Se a Câmara Recursal da Justiça do Rio Grande do Sul resolveu adotar interpretação que absolve os exploradores do jogo de azar, apesar de existir legislação em vigor classificando a prática como contravenção, o Supremo Tribunal Federal (STF) tratou de reverter algumas dessas decisões, mantendo donos de casas de máquina caça-níquel na condição de infratores.
O Judiciário gaúcho deixou de condenar maquineiros com o argumento de que a lei das contravenções, de 1941, é antiga, desconexa da realidade e movida por questões religiosas. Juízes locais também entendem que proibir o jogo de azar é uma afronta ao direito constitucional ao livre arbítrio. Diante dos fatos, o Ministério Público Estadual recorreu ao STF e obteve vitórias. O ministro Edson Fachin reverteu diversas decisões da Justiça regional e manteve o ato de explorar o jogo como ilegal, passível de penalização. Ele chegou a determinar que a Câmara Recursal fizesse a reanálise de julgamento.
– Nos nossos recursos, contrastamos todos os argumentos e demonstramos que o jogo de azar está umbilicalmente ligado a outras condutas danosas, como a lavagem de dinheiro, sonegação e receptação. Essa tese da Câmara Recursal (de não condenar exploradores de jogo) é recente e foi impugnada no STF – diz João Pedro de Freitas Xavier, promotor e assessor da Procuradoria de Recursos do Ministério Público Estadual.

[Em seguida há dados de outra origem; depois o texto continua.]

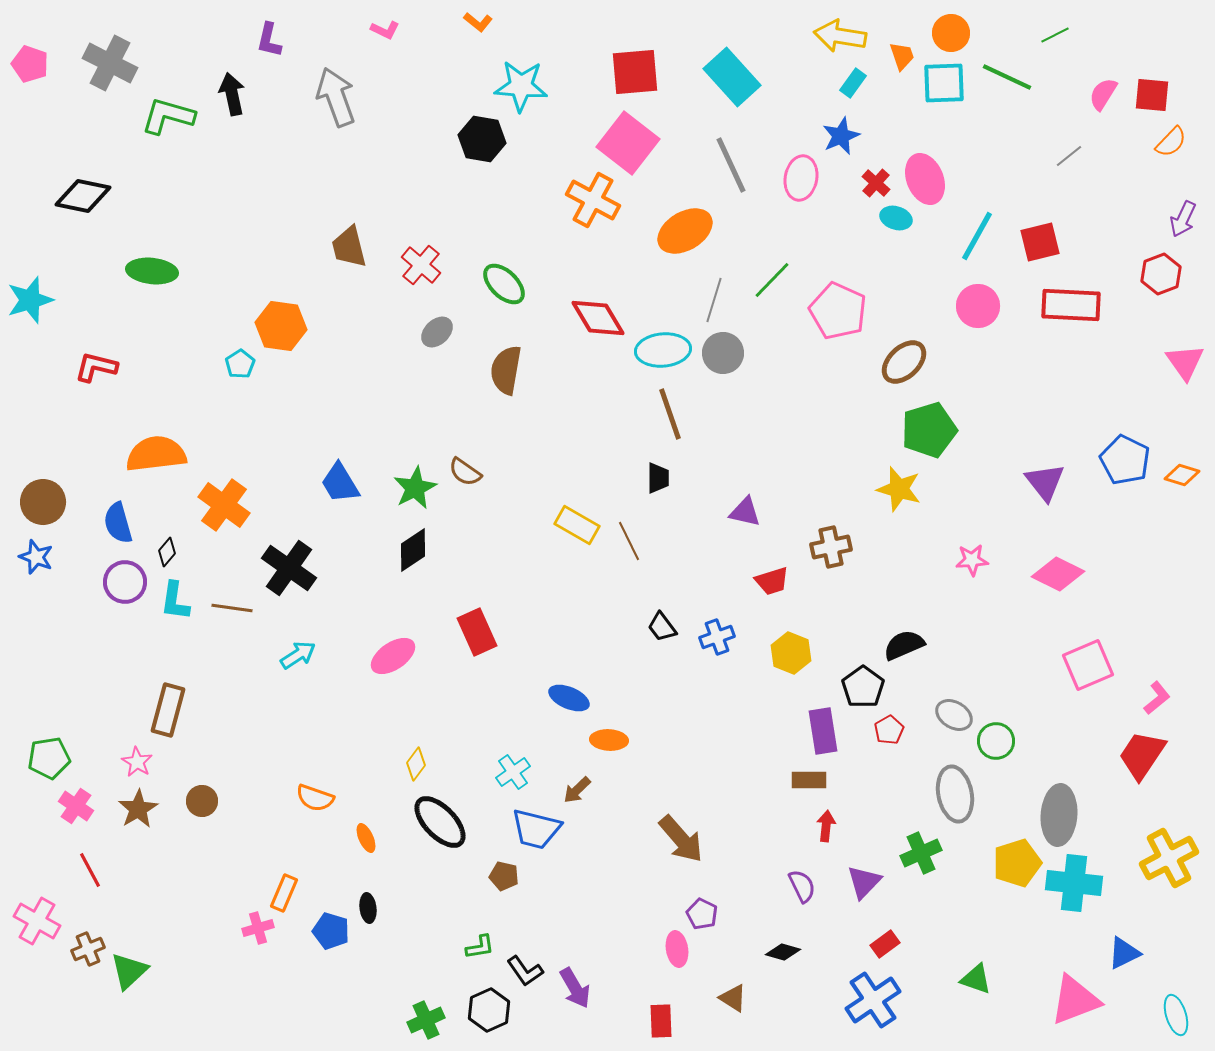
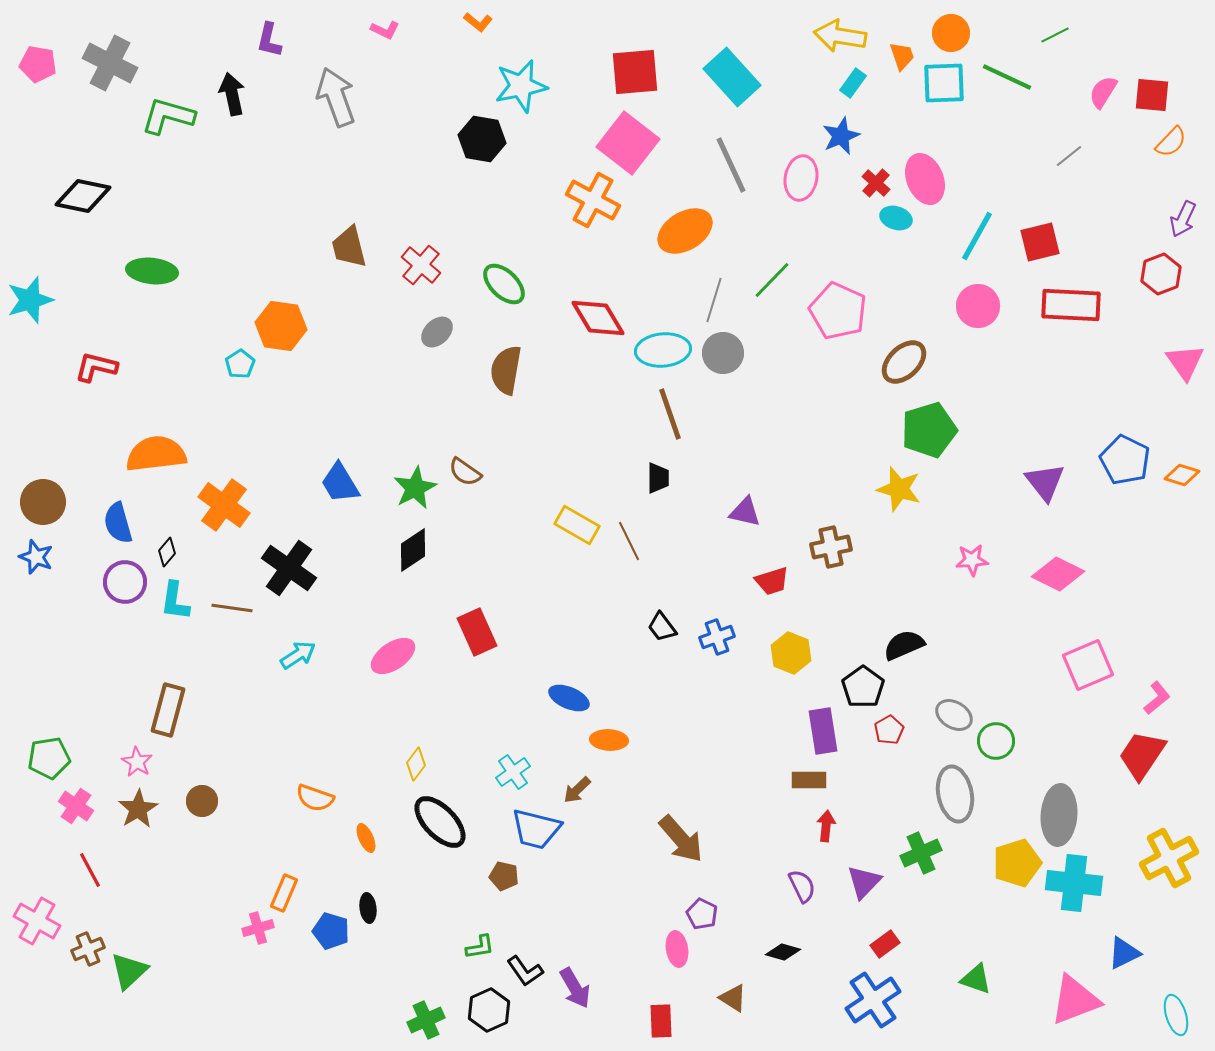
pink pentagon at (30, 64): moved 8 px right; rotated 9 degrees counterclockwise
cyan star at (521, 86): rotated 16 degrees counterclockwise
pink semicircle at (1103, 94): moved 2 px up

Em decisão de setembro de 2016, Fachin destacou que "se em determinadas situações os jogos de azar desempenham função de lazer de inexpressiva ofensividade, em outras, podem exibir contornos mórbidos", escreveu o ministro, relatando que o "jogo patológico" é classificado como "transtorno psiquiátrico" por entidades como a Organização Mundial da Saúde (OMS).
Ele ainda rebateu o argumento de juízes gaúchos de que a lei de contravenções cerceia o direito ao livre arbítrio.

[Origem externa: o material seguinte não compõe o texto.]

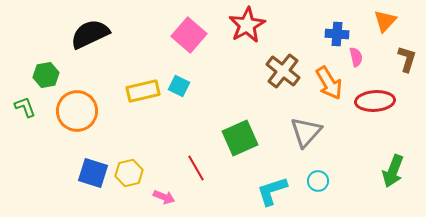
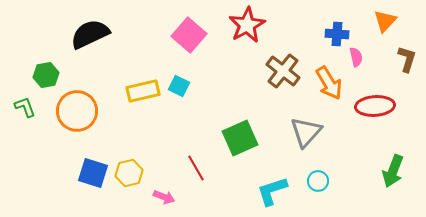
red ellipse: moved 5 px down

"Importante salientar que o âmbito proibitivo da norma restringe-se ao agente que estabelece ou explora jogos de azar. O alvo da censura penal, portanto, é o agente que persegue lucro a partir da submissão de terceiros a jogo em que o ganho e a perda dependem exclusiva ou principalmente da sorte, com potencial de atingir a dignidade alheia".
Dois meses depois dessa decisão de Fachin, em novembro de 2016, o STF, ao analisar outro recurso do MPE, declarou a "repercussão geral" da matéria. Isso significa que os 11 ministros da Corte deverão julgar conjuntamente se a exploração de jogo de azar segue ou não sendo um delito. O que ficar decidido por eles, valerá como norma a ser seguida em todo o país. Enquanto o martelo não for batido pela Corte máxima, os novos recursos que chegarem sobre a temática ficam em compasso de espera.
– Pelo menos um ministro do STF já disse que é constitucional a proibição ao jogo de azar, tendo como fundamentos a questão da saúde, vício e dependência – comenta Freitas Xavier.
Reportagem do Grupo de Investigação (GDI) da RBS mostrou como Porto Alegre está infestada por máquinas caça-níquel, com casas clandestinas que oferecem risco à vida das pessoas. Em um bar que conta com sala escondida para a jogatina, é providenciada até mesmo a telentrega de cocaína.